Pınar Öğrenci, Good Luck in Germany, 2024, Video Still. Courtesy of the artist.
Pınar Öğrenci, Good Luck in Germany, 2024, Video Still. Courtesy of the artist.
Pınar Öğrenci, Good Luck in Germany, 2024, Video Still. Courtesy of the artist.A performative engagement with photography, as seen in Helena Uambembe's work Do You Hear Me (2018), adds a physical and immediate dimension to the role of photography in the essayistic film or exhibition context. Here, photography is not only viewed but actively staged, questioned, and transformed, making it part of a process that negotiates memory and identity. In her works, Uambembe addresses her personal and familial history as well as the history of the 32 Battalion, and the former South African Foreign Military, in which her father served during the Angolan civil war and the post-war period, with all the associated traumas. After the 1998 disbanding of the 32 Battalion, a secret military settlement was established in the northwest of South Africa, where her parents were resettled, in the middle of the desert, far from their home.

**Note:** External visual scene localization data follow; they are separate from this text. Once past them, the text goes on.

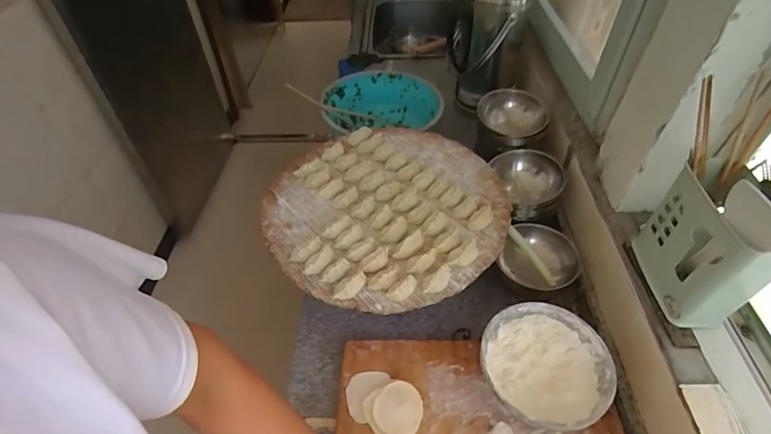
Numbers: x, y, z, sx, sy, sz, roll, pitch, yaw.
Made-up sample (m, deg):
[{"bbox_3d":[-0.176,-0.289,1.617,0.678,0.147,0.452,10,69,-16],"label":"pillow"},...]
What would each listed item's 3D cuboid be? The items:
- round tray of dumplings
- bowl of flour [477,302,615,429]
[{"bbox_3d":[0.007,-0.031,0.739,0.393,0.042,0.417,-1,46,1],"label":"round tray of dumplings"},{"bbox_3d":[0.221,0.216,0.594,0.163,0.074,0.165,-1,46,1],"label":"bowl of flour"}]

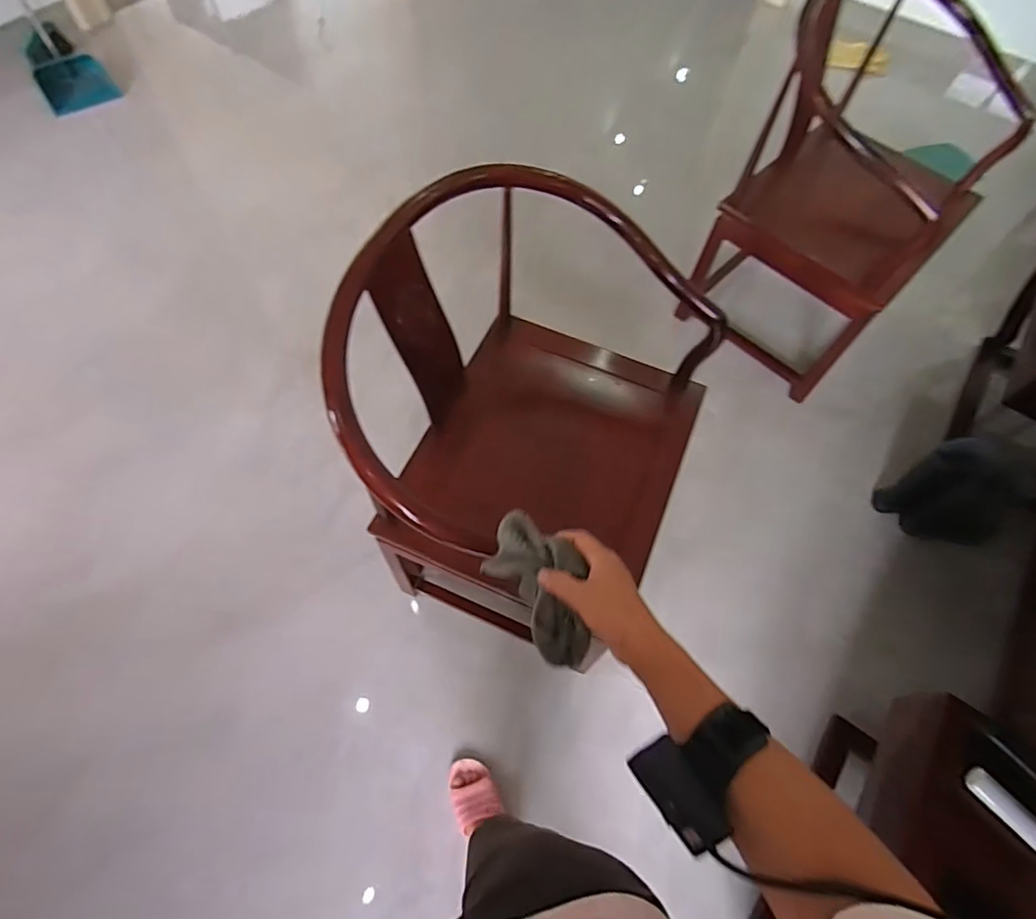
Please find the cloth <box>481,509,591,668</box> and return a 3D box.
[{"bbox_3d":[0.021,0.122,0.519,0.077,0.057,0.149,-20,65,-13],"label":"cloth"}]

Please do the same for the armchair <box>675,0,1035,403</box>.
[{"bbox_3d":[0.911,-0.733,1.504,0.534,0.781,0.667,42,68,17],"label":"armchair"}]

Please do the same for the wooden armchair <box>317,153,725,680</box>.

In Do You Hear Me, Uambembe physically intervenes in a photograph’s design and impact by acting in front of a larger-than-life archival image of the Angolan revolutionary leaders Jonas Savimbi, Agostinho Neto, and Holden Roberto. On the occasion of Angola's declaration of independence from Portugal in 1975, these politicians, who later became enemies during the civil war, still appear together. By inserting her shadow into this supposed unity as the protagonists vie for our attention, Uambembe creates an agonizing image that stands for millions of Angolans who suffered the consequences of the war that lasted 27 years and cost between 500,000 and one million lives. Photography is not presented here as a finished artifact of the past, but as a living medium activated and questioned in the present. The performer lends the photographs new meaning by directly incorporating her own physicality and subjectivity. Uambembe's approach in particular stands in contrast to the traditional view of photography as a static medium that conveys an objective or definitive truth. Rather, she shows that photographs are always embedded in narrative, cultural, and political contexts, that they are not only historical traces but also carriers of power relations and collective memories. Her performative practice reminds us that looking at photographs is not only an intellectual act, but also a physical and emotional experience.
Helena Uambembe, Can you hear me, 2018. Courtesy of the artist.Despite the diversity of approaches, the exhibited positions of these artists living and working in Berlin are united by a central motivation: to use photography in the medium of film or video as a tool, to make the complex layers of memory, identity, and reality visible. Whether as a historical document, aesthetic reflection, or performative gesture, photography always functions as a catalyst for dialogue between past and present, individual and society. It invites us to reflect on the relationship between image and time, between personal experience and collective history. There is an essential power in this commonality: the blending of photography and film opens up a space in which the familiar can be questioned and the invisible made visible—a space that invites us not only to see, but also to reflect and feel.